Extended Data Fig. 8. Counting proliferative basal cell in CO and CF.

(a) Representative IF images of airways showing KRT5 (green) and PCNA (cyan), all nuclei are counterstained with DAPI (blue) in the merged image. Scale bar shows 75 μm. (b) Representative examples of watershed segmentation for isolated KRT5 and PCNA staining. (c) Representative images indicating counting of KRT5 (green) and PCNA (cyan) expressing cells in the segmented images. Scale bar shows 75 μm. Red and yellow boxes highlight areas that provide 4x zoomed images. (d) Segmentation data assumes a normal distribution. Each data point represents a possible cell and its corresponding area. Red line represents the mean area of the data and black line represents two standard deviations above the mean area. Representative tiles scan regions taken at 20x magnification for non-CF (e) and CF (f) subjects stained for KRT5 (green), PCNA (cyan) and nuclei are counterstained with DAPI (blue). Dimensions of the airways are indicated by the white lines. In all cases, images are representative of 14 CF and 17 CO fields of view.

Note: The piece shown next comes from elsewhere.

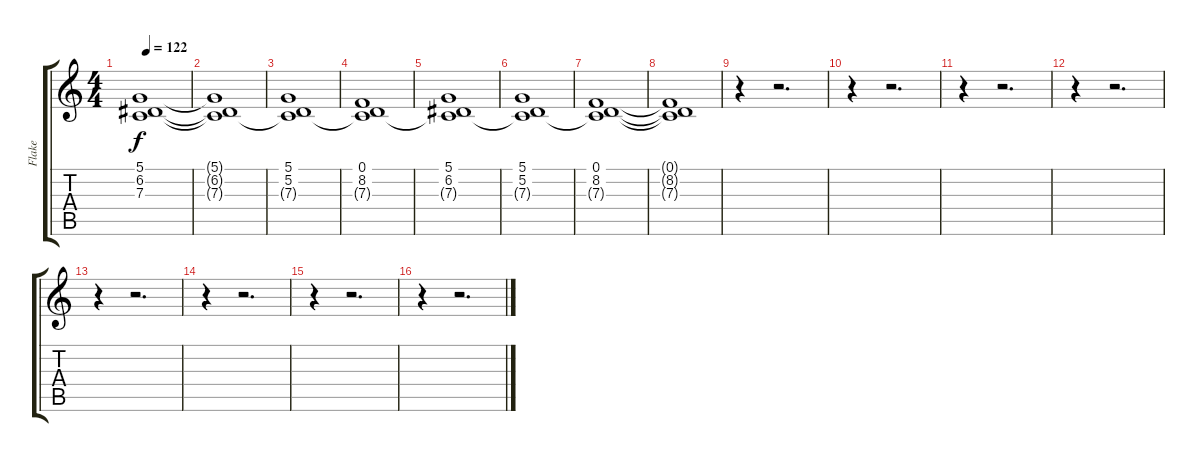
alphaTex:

Extended Data Fig. 9. FACs isolation of airway epithelial cells.

Representative FACS plots for isolation of epithelial cells to use in scRNAseq with 10X Genomics. Cell debris were excluded on the basis of FSC-A versus SSC-A, then doublets were removed using Trigger Pulse Width versus FSC-A (Influx). Dead cells were identified and excluded on the base of staining with DAPI. Negative gating for CD45, CD31, and CD235a, combined with positive gating for EPCAM (CD326) were used to identify epithelial cells.